Переходя к рассмотрению религиозных факторов, оказавших влияние на отношение Лайеля к организмам, мы видим, что он был плоть от плоти своего времени. Возьмем вопрос о человеке. Нам известно, что Лайель был ортодоксальным христианином в том смысле, что он разделял взгляд на христианство как кладезь чудес. Но, хотя удобства ради мы и преподносим Лайеля как либерала, подразумевая под этим нечто родственное по духу деисту, ясно, однако, одно: несмотря на то, что его конечная мотивация берет начало скорее в естественной, нежели в богооткровенной религии, Лайель разделял общий взгляд своих современников на человека как на существо значимое и величественное. И именно этот фактор оказал самое существенное влияние на выбор им позиции, в частности на его отношение к эволюционизму.

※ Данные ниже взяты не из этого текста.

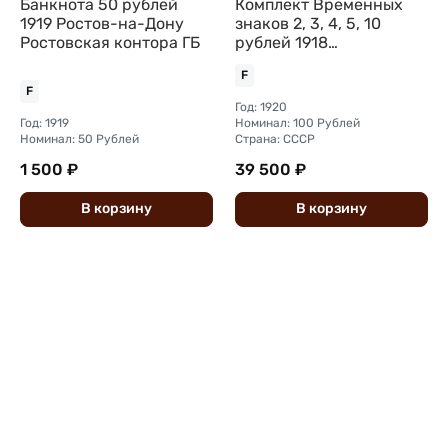
Банкнота 50 рублей
Комплект Временных
1919 Ростов-на-Дону
знаков 2, 3, 4, 5, 10
Ростовская контора ГБ
рублей 1918
Меджибожский
F
Общественный
F
Кооператив Жизнь
Год: 1920
Меджибож
Год: 1919
Номинал: 100 Рублей
Номинал: 50 Рублей
Страна: СССР
1 500 ₽
39 500 ₽
В
корзину
В
корзину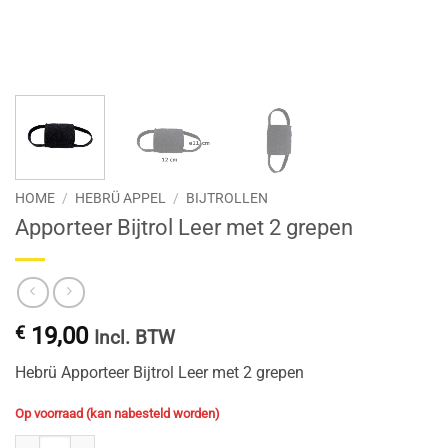
HOME
/
HEBRÜ APPEL
/
BIJTROLLEN
Apporteer Bijtrol Leer met 2 grepen
€
19,00
Incl. BTW
Hebrü Apporteer Bijtrol Leer met 2 grepen
Op voorraad (kan nabesteld worden)
Apporteer Bijtrol Leer met 2 grepen aantal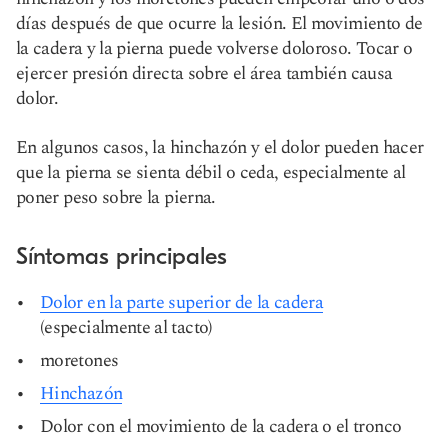
días después de que ocurre la lesión. El movimiento de
la cadera y la pierna puede volverse doloroso. Tocar o
ejercer presión directa sobre el área también causa
dolor.
En algunos casos, la hinchazón y el dolor pueden hacer
que la pierna se sienta débil o ceda, especialmente al
poner peso sobre la pierna.
Síntomas principales
Dolor en la parte superior de la cadera
(especialmente al tacto)
moretones
Hinchazón
Dolor con el movimiento de la cadera o el tronco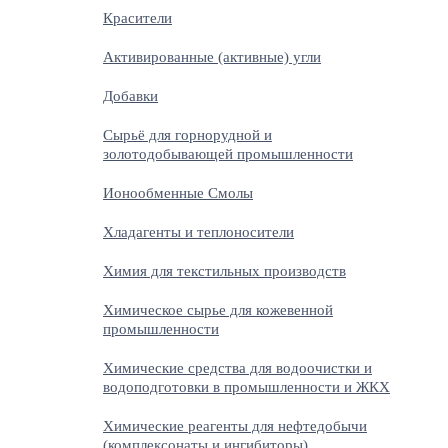
Красители
Активированные (активные) угли
Добавки
Сырьё для горнорудной и
золотодобывающей промышленности
Ионообменные Смолы
Хладагенты и теплоносители
Химия для текстильных производств
Химическое сырье для кожевенной
промышленности
Химические средства для водоочистки и
водоподготовки в промышленности и ЖКХ
Химические реагенты для нефтедобычи
(комплексонаты и ингибиторы)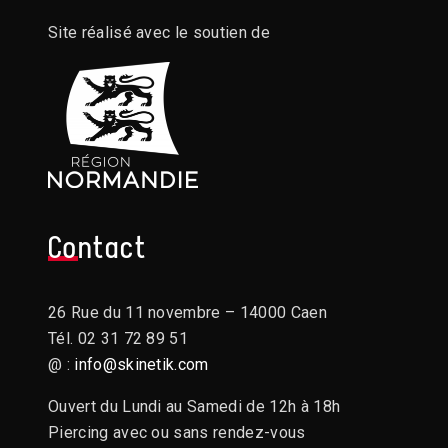
Site réalisé avec le soutien de
Contact
26 Rue du 11 novembre – 14000 Caen
Tél. 02 31 72 89 51
@ :
info@skinetik.com
Ouvert du Lundi au Samedi de 12h à 18h
Piercing avec ou sans rendez-vous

По общему признанию, в своих «Принципах
» Лайель так и не рискнул открыто признать, что именно религиозный страх в отношении человека толкнул его выступить против эволюционизма. В конце концов, он и не должен был это делать, ведь «Принципы» – это всего лишь научный труд, порицающий тех, кто смешивает науку с религией. Но, предвосхищая реакцию Лайеля на Дарвина, теорию которого он счел неприемлемой, мы с полным правом заявляем, что основной причиной его отношения к Дарвину был вполне обоснованный страх, что подобная теория ставит человека в один ряд с другими организмами (см., в частности, Уилсон, 1970). Человек становится не более как еще одним экспонатом в природном мире. А поскольку в первом томе «Принципов» Лайель сошел с избранного пути и высветил особенную природу человека и его относительно недавнее происхождение, представляется вполне естественным, что главное возражение, выдвигаемое им против ламаркизма, сводилось к тому, что он якобы разглядел в нем тенденцию к умалению или развенчанию особого статуса человека. Безусловно, Лайель, характеризуя ламаркизм, слишком уж явно выставил на всеобщее обозрение подразумеваемую связь между орангутаном и человеком. Более того, не менее вероятным кажется и то, что его отрицание какой-либо прогрессии в палеонтологической летописи непосредственно связано с его беспокойством о человеке. В самом начале 1820-х годов Лайель, как и все другие, был прогрессионистом и был им до 1826 года, когда он прочел труд Ламарка, после чего неожиданно переметнулся в противоположный лагерь и встал в яростную оппозицию (см. подробности у Бартоломью, 1973). С провидческой прозорливостью Лайель вдруг увидел, что геологический прогрессионизм – это вполне естественный шаг в направлении эволюционизма. Хотя он просмотрел тот факт, что сам Ламарк мало что сделал в этом направлении, он все же понял, что эволюционизм без такой прогрессии обойтись практически не может. Поэтому, исполненный решимости защитить статус человека, Лайель и взял на вооружение страх, ставший основной (но им не высказанной) причиной, заставившей его отрицать прогрессию, что он и сделал. Парадоксально, однако, то, что в своем стремлении защитить человека Лайель гораздо больше упрочил связь между прогрессивной палеонтологической летописью и эволюционизмом, чем это сделал Ламарк.